Document extract –
Saturday, August 29, 2009

Amos Is Right

It is not often that I find myself in agreement with radio talk show host Amos Brown, but he has a point concerning recent discussions about money being spent in the 2010 and 2011 budgets of the City-County Council for redistricting. Brown took issue this past week with comments a competing radio talk show host, Abdul-Hakim Shabazz, made about the intention of Republican councilors to redistrict prior to the 2011 municipal election. Amos Brown correctly pointed out that what Shabazz suggested Republicans plan to do is a clear violation of state law in his column in the Indianapolis Recorder this week:

Is the City-County Council’s Republican majority attempting to redraw Council districts before 2010 Census data is released?

If not, why have Council Republicans increased their 2010 budget by $290,000 to cover “professional services” to redistrict? An August 11 budget hearing revealed that and an additional $290,000 would be spent in 2011 for redistricting.

Then WRTV/Channel 6 commentator Abdul Hakim-Shabazz posted on the station’s Capitol Watch Blog that 2010 Census data would be available in December 2010 and that the Council would redistrict by February 2011.

Shabazz’s pronouncements were flat false.

I called out Shabazz on his falsehoods, but neither he nor Channel 6 has corrected the errors of fact.

And the facts, from Marion County Clerk Beth White and Leslie Barnes at the Indiana Election Division are these.

State law requires the City-County Council to redistrict two years after a decennial Census is taken. That would be in 2012.

State law also prohibits the City-County Council from doing any redistricting between November 2, 2010 and November 8, 2011. The only time next year the Council could redistrict is before November, and the only data available would be from 2000.

So, since the Council cannot redistrict next year why is this money being spent? With city/county finances tight, spending $290,000 in 2010 and spending most of that amount in 2011 is wasted money and effort. The Council can wait until mid-2011 to start spending on redistricting; allocating the funds in the 2011 and 2012 budgets.

The current Council shouldn’t even think of redistricting with 10-year-old data. That would be the height of stupidity and arrogance.
I checked the state statute governing how the 25 City-County Council districts are to be redistricted each decennial. I.C. 36-3-4-3(a) provides:

Sec. 3. (a) The city-county legislative body shall, by ordinance, divide the whole county into twenty-five (25) districts that:
(1) are compact, subject only to natural boundary lines (such as railroads, major highways, rivers, creeks, parks, and major industrial complexes);
(2) contain, as nearly as is possible, equal population; and
(3) do not cross precinct boundary lines.

Data entries –
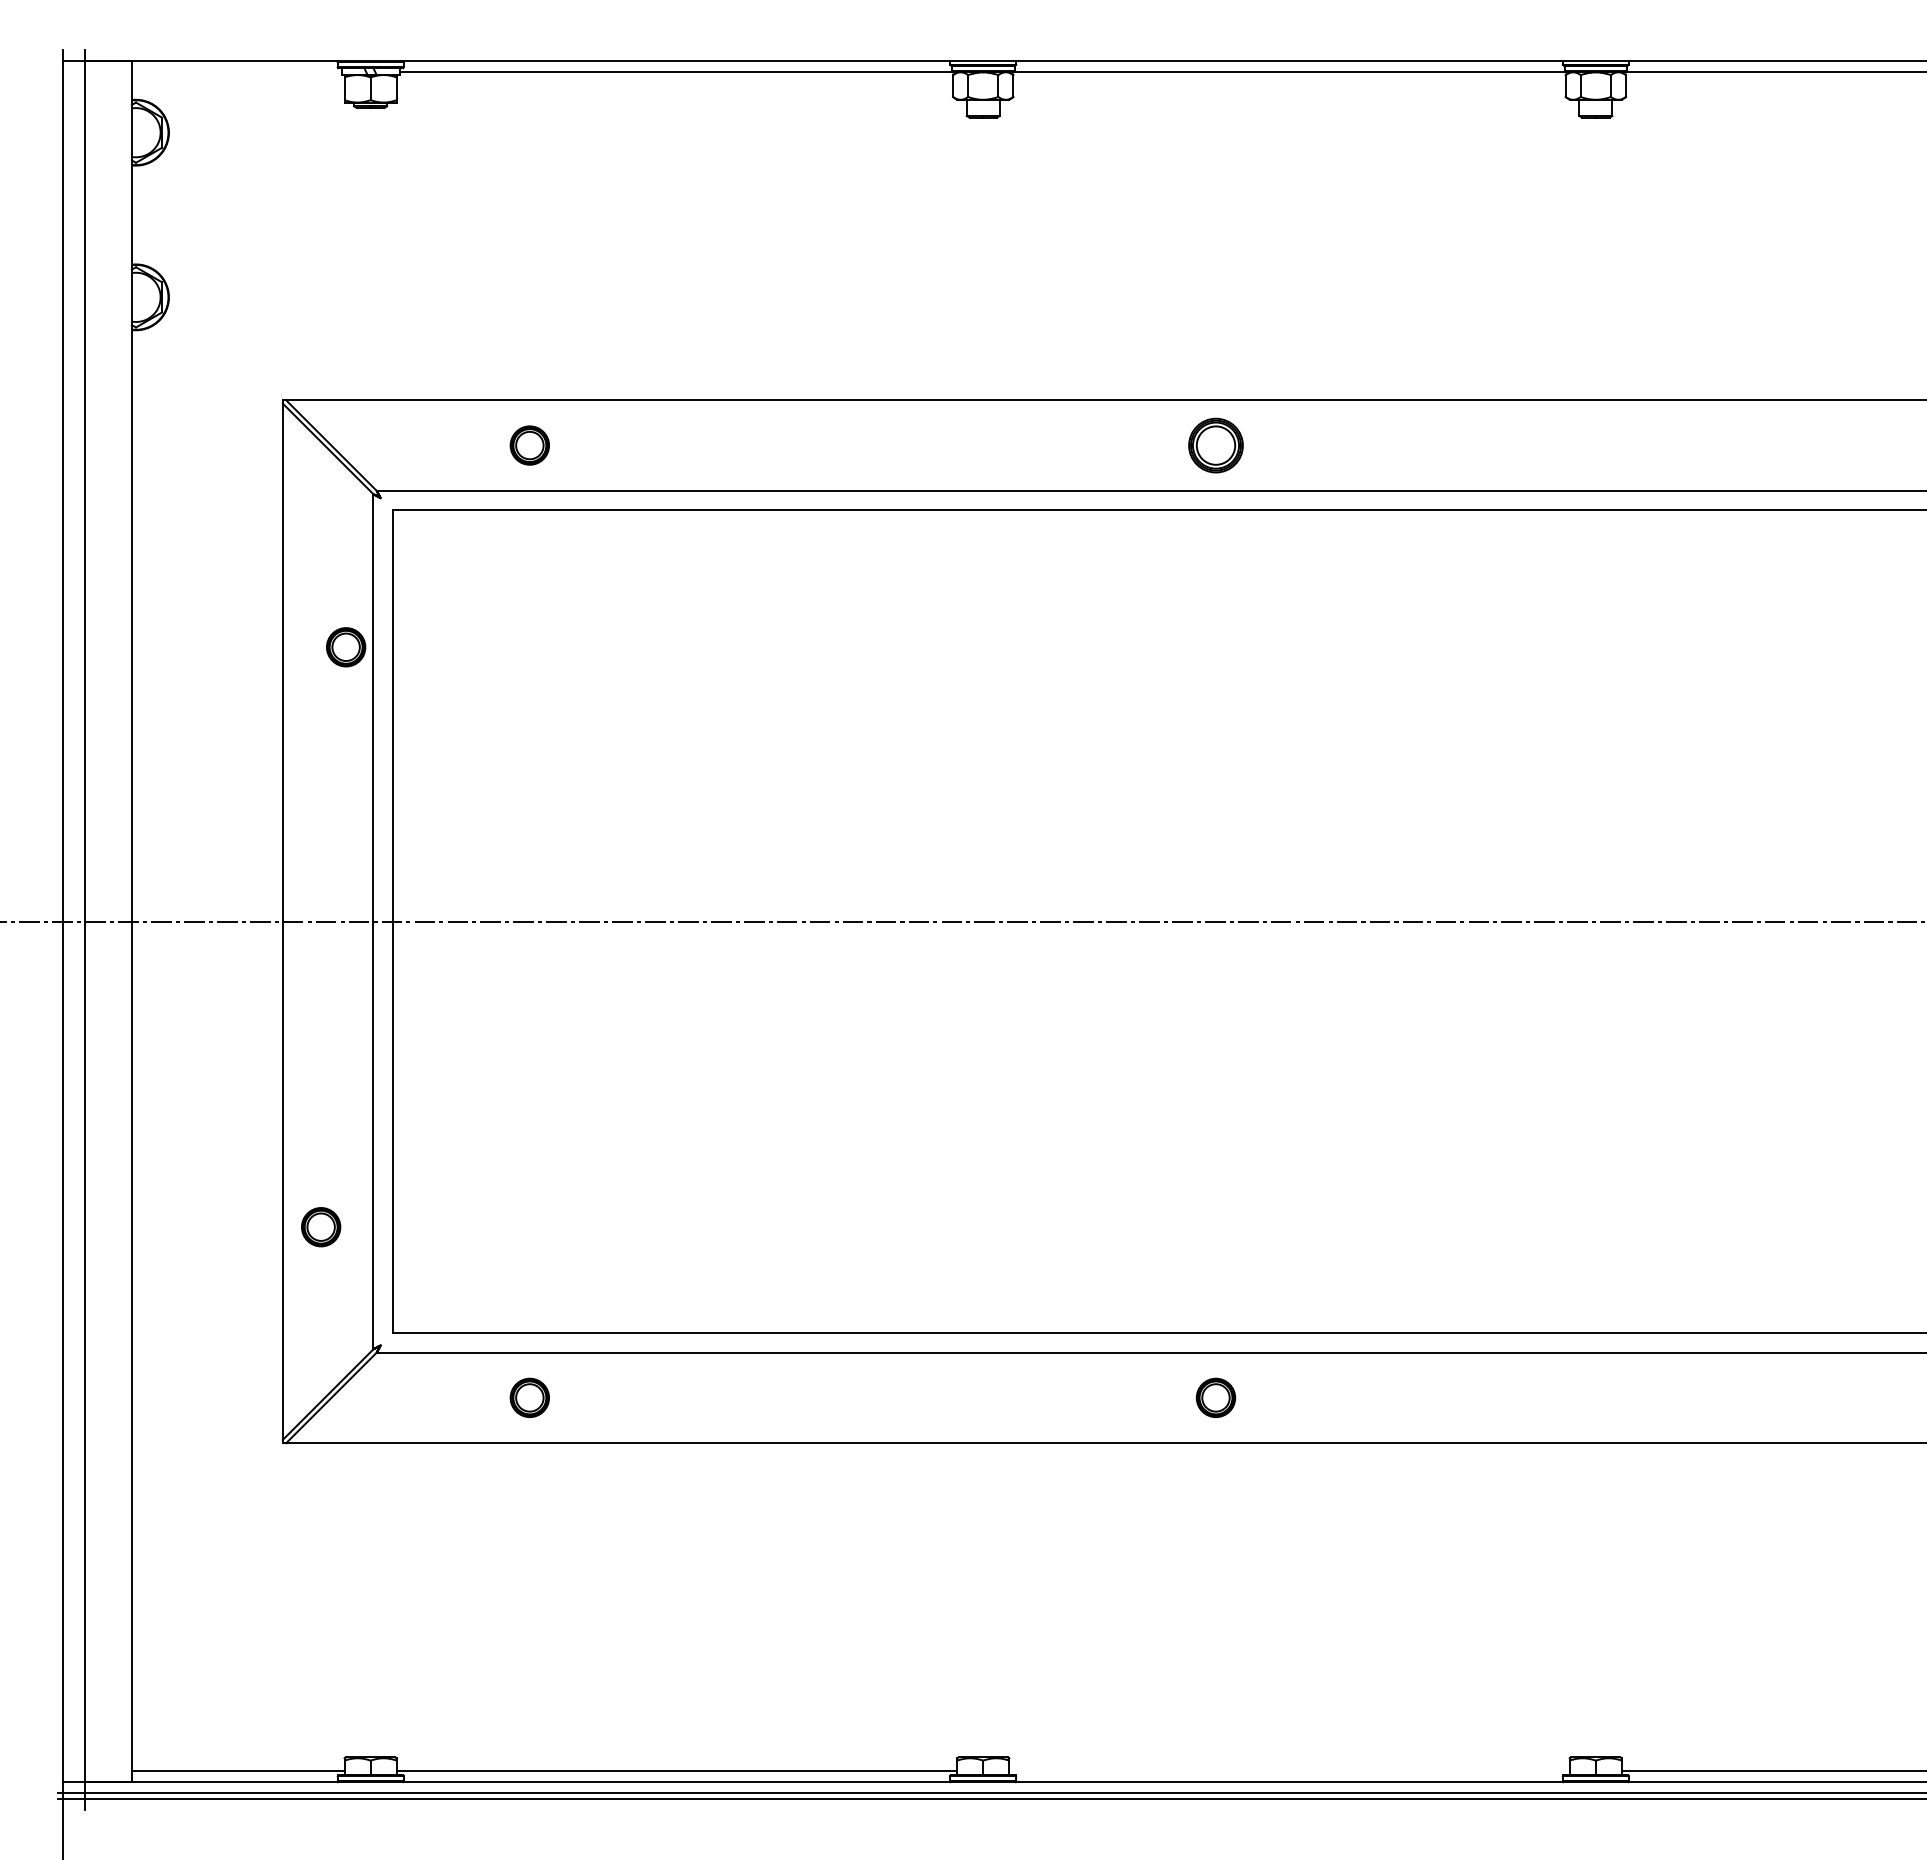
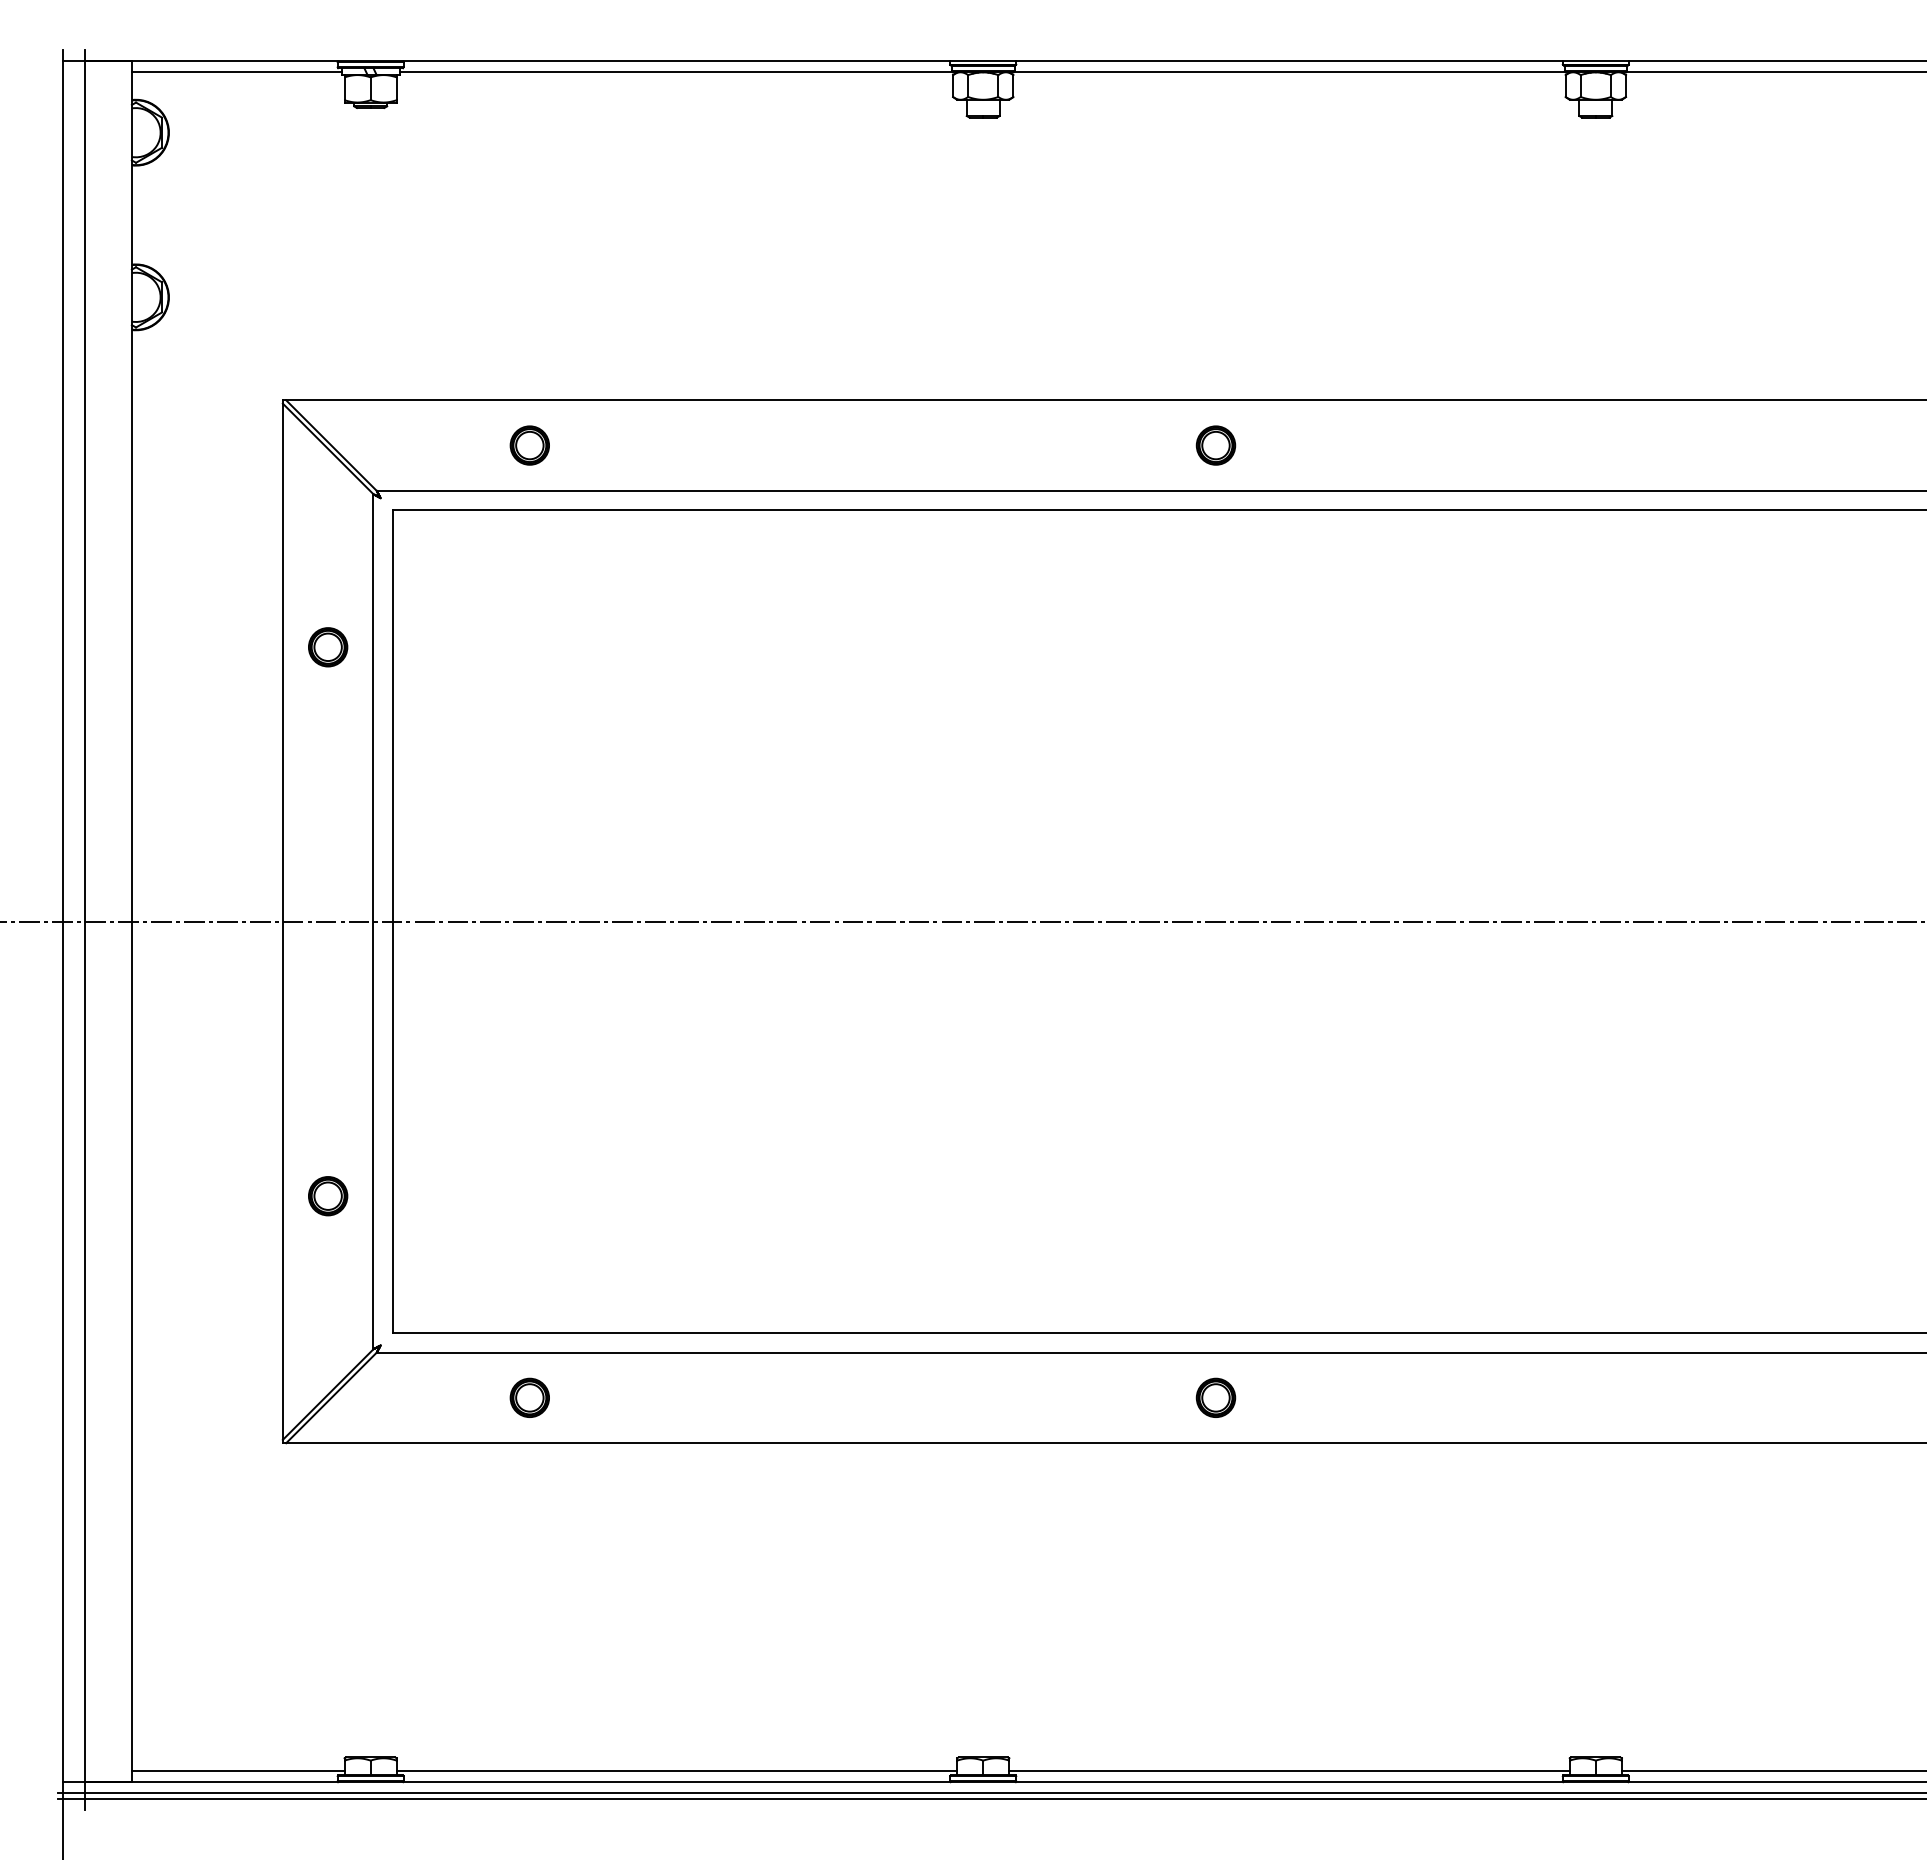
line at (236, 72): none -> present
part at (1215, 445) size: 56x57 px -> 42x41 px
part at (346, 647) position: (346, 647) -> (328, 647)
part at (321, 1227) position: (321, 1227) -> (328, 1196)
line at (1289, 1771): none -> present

What you will do –
A: In the post on City-County Council redistricting, list every natural boundary line that the quoted state statute gives as an example.
B: Carry on the post on City-County Council redistricting, starting after its last sentence.

Outputs in order –
A: railroads, major highways, rivers, creeks, parks, major industrial complexes

B:
This division shall be made during the second year after a year in which a federal decennial census is conducted and may also be made at any other time, subject to IC 3-11-1.5-32.

The other statute mentioned in this law, I.C. 3-11-1.5.32, says that a "legislative body of a municipality may not change the boundary of a district established . . . after November 8 of the year preceding the year in which a municipal election is to be held and before the day following the date on which the municipal election is held except to assign territory to a municipal legislative body district in an annexation ordinance." This statute closes any window between the time census data is obtained and the time period for filing for municipal office for purposes of adopting a new redistricting plan.

Under federal law, the Census Bureau is supposed to deliver the final census report to the President by December 31, 2010. Shabazz suggested that Republicans would get the census information and redraw the district boundaries in approximately a 30-day window before candidates filed in February, 2011 to run for the City-County Council. The state law clearly provides that the redistricting could not take place until 2012, the second year after the federal decennial census is conducted.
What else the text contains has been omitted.